最近、AWS SDK for Rubyを利用して、運用で使うスクリプトを書いているのですが、どうも処理が遅いのが気になっていました。
参考 :

どこで遅くなっているのかを調べているうちに一つわかったことがあったので、ブログに残しておきます。

AWS SDK for RubyのAPI呼び出し

例えば、上に示したうちの2つ目のスクリプトでは、全てのEC2インスタンスに紐付いている、全てのSecurityGroupに対して処理を実施するために以下のようなコードを書いています。

ec2 = AWS::EC2.new  
ec2.instances.each do |i|
  i.security_groups.each do |sec|
    # ...処理...
  end
end

上のコードを、AWS SDKのデバッグモードで実行していると、以下のような表示が。

D, [2014-05-17T19:56:33.882798 #21903] DEBUG -- : [AWS EC2 200 0.368748 0 retries] describe_instances()

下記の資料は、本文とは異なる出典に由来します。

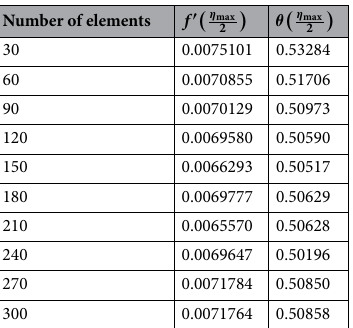
Table 2. Simulations for mesh-free in temperature and velocity observing 300 elements 38 when 0.003, ϕ 1 = 0.3, (cid:31) 0.7, γ 1.5, Fr 0.53, Pr 204, Hs 1.7, (cid:31) 1.3, δ 2.0, ϕ 1 ε ∗ = = = = = = = = =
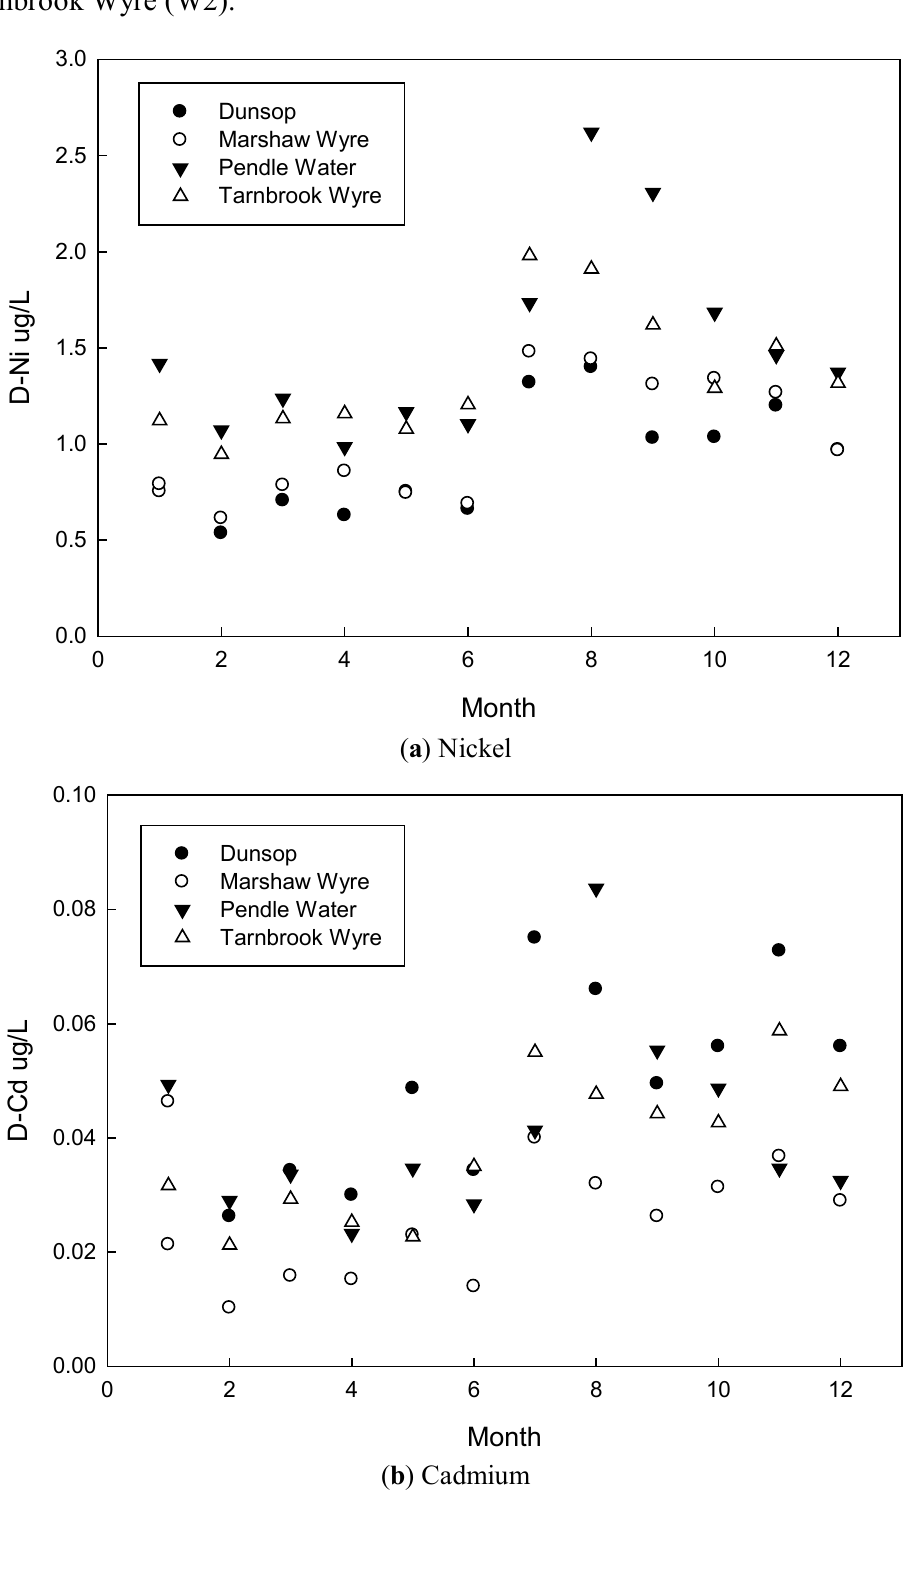
Figure 2. Monthly trends in toxic metals concentrations (a) Ni (b) Cd (c) Pb and (d) discharge for clean sites of the Dunsop (R1), Marshaw Wyre (W1), Pendle Water (C1) and Tarnbrook Wyre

D, [2014-05-17T19:56:34.154989 #21903] DEBUG -- : [AWS EC2 200 0.267034 0 retries] describe_instances(:instance_ids=>["i-xxxxxxx"])

D, [2014-05-17T19:56:34.385477 #21903] DEBUG -- : [AWS EC2 200 0.225819 0 retries] describe_tags(:filters=>[{:name=>"key",:values=>["Name"]},{:name=>"resource-type",:values=>["instance"]},{:name=>"resource-id",:values=>["i-xxxxxxx"]}])

D, [2014-05-17T19:56:34.670819 #21903] DEBUG -- : [AWS EC2 200 0.28416 0 retries] describe_instances(:instance_ids=>["i-yyyyyyy"])

D, [2014-05-17T19:56:34.921838 #21903] DEBUG -- : [AWS EC2 200 0.249804 0 retries] describe_tags(:filters=>[{:name=>"key",:values=>["Name"]},{:name=>"resource-type",:values=>["instance"]},{:name=>"resource-id",:values=>["i-yyyyyy"]}])

<...snip...>

私のイメージでは「DescribeInstancesを一回コールして全てのEC2の情報を取得したら、後はその情報を使ってゴニョゴニョやっているんじゃないかな」と適当にイメージしていたのですが、起動しているインスタンスの数だけDescribeInstancesとDescribeTags(処理の中で利用している)がコールされていました。これだけAPIコールが重なると当然処理は遅くなりますし、APIサーバ側にも優しくないと思います。

AWS.Memoize

どうしたものかとSDKのドキュメントを読んでいたところ、AWS.memoizeというメソッドを見つけました。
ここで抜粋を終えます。